Pubs performing better than wider foodservice market

By Nikkie Sutton

- Last updated on GMT

Falling numbers: the decline in pub visits was driven by a drop in people going to independent venues
Falling numbers: the decline in pub visits was driven by a drop in people going to independent venues
More people are visiting pubs than other businesses in the foodservice sector, new research has revealed.

Data from the NPD Group’s Pub Tracker uncovered that while pub visits continue to decline, this number was marginally better than the number of total out-of-home visits – 0.3% and 0.4% respectively to the year ending September 2018.

Consumers visiting pubs during the week also fell by 0.3%, and it was the same for weekend visits.

NPD Group insights director Dominic Allport said: “Pub visits continued to decline in the year ending September 2018 with recent ONS data showing continued pub closures​, however, in the most recent quarter we have seen visit growth, with pubs performing slightly better than the wider foodservice market.

“This decline in visits was driven by a significant decrease in visits to independents, which were down by 14.3% to September 2018, while small and large brands continue to increase traffic.”

Traffic decline

He added: “The biggest dayparts for pubs are lunch and dinner, which are both losing traffic in the year to September. Lunch, which accounts for 35.3% of visits, has seen traffic decline by 2.9% while dinner, which accounts for 36.8%, has seen traffic decline by 4%.”

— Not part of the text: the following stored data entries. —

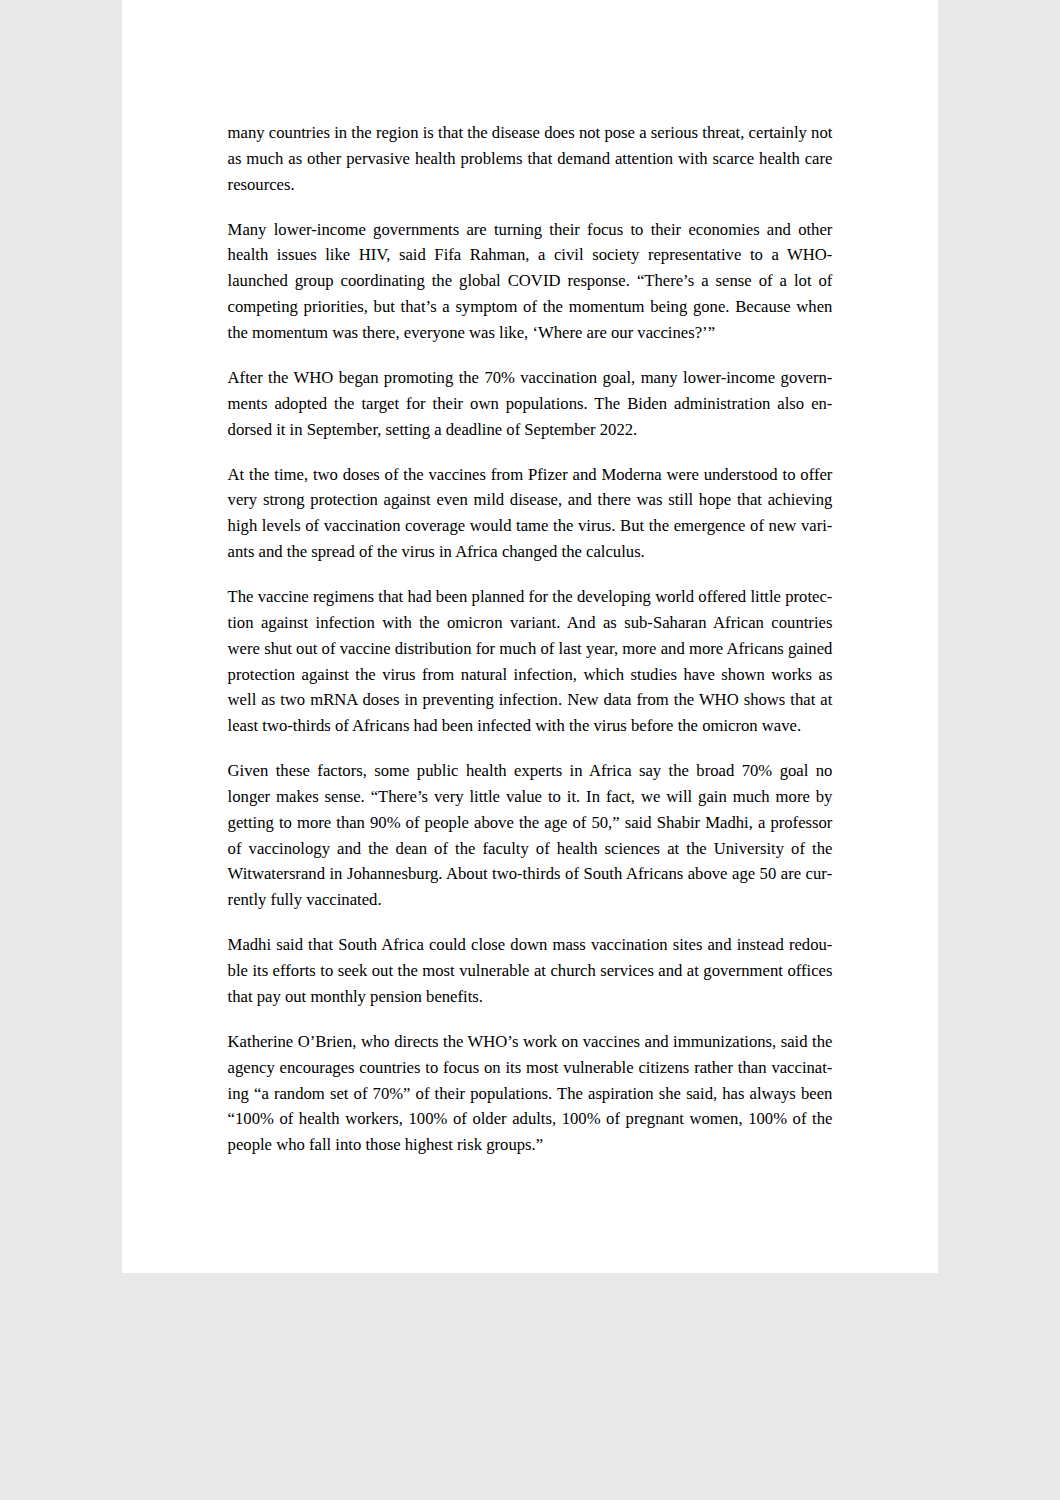many countries in the region is that the disease does not pose a serious threat, certainly not as much as other pervasive health problems that demand attention with scarce health care resources.
Many lower-income governments are turning their focus to their economies and other health issues like HIV, said Fifa Rahman, a civil society representative to a WHO-launched group coordinating the global COVID response. “There’s a sense of a lot of competing priorities, but that’s a symptom of the momentum being gone. Because when the momentum was there, everyone was like, ‘Where are our vaccines?’”
After the WHO began promoting the 70% vaccination goal, many lower-income governments adopted the target for their own populations. The Biden administration also endorsed it in September, setting a deadline of September 2022.
At the time, two doses of the vaccines from Pfizer and Moderna were understood to offer very strong protection against even mild disease, and there was still hope that achieving high levels of vaccination coverage would tame the virus. But the emergence of new variants and the spread of the virus in Africa changed the calculus.
The vaccine regimens that had been planned for the developing world offered little protection against infection with the omicron variant. And as sub-Saharan African countries were shut out of vaccine distribution for much of last year, more and more Africans gained protection against the virus from natural infection, which studies have shown works as well as two mRNA doses in preventing infection. New data from the WHO shows that at least two-thirds of Africans had been infected with the virus before the omicron wave.
Given these factors, some public health experts in Africa say the broad 70% goal no longer makes sense. “There’s very little value to it. In fact, we will gain much more by getting to more than 90% of people above the age of 50,” said Shabir Madhi, a professor of vaccinology and the dean of the faculty of health sciences at the University of the Witwatersrand in Johannesburg. About two-thirds of South Africans above age 50 are currently fully vaccinated.
Madhi said that South Africa could close down mass vaccination sites and instead redouble its efforts to seek out the most vulnerable at church services and at government offices that pay out monthly pension benefits.
Katherine O’Brien, who directs the WHO’s work on vaccines and immunizations, said the agency encourages countries to focus on its most vulnerable citizens rather than vaccinating “a random set of 70%” of their populations. The aspiration she said, has always been “100% of health workers, 100% of older adults, 100% of pregnant women, 100% of the people who fall into those highest risk groups.”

Allport did highlight where the pub market is doing well with adapting to changing consumer preferences. He said: “Despite this, pubs are performing well when it comes to snacking occasions, growing visits by 15.1% for afternoon snacks and 10.2% for late-night snacks.

“Families are a big consumer group for pubs, accounting for 35.7% of total visits and traffic is growing year-on-year by 5.2%, while adult-only occasions declined by 3.1%.

“For the second consecutive quarter, the 18 to 24-year-old demographic is growing visits. This age group has grown in visit terms by 7.7% compared to the year ending September 2017.”

Driving growth

It wasn’t just food that impacted the number of visits to the pub but also a particular drink, which can benefit the morning footfall.

Allport said: “This growth was driven by the summer’s World Cup and heatwave and by the rise in premium gins and craft beer, which are becoming increasingly popular with the younger generation.

“Coffee has been increasing in importance in pubs, growing by 2.2 percentage points in incidence in the past year with many branded chains really pushing their coffee offer with quality suppliers and free refill promotions.

“Pubs have the opportunity to really leverage their coffee offer to grow their breakfast occasions, while keeping in mind that breakfast is a very price sensitive daypart, so it is absolutely essential the value for money proposition is accurate.”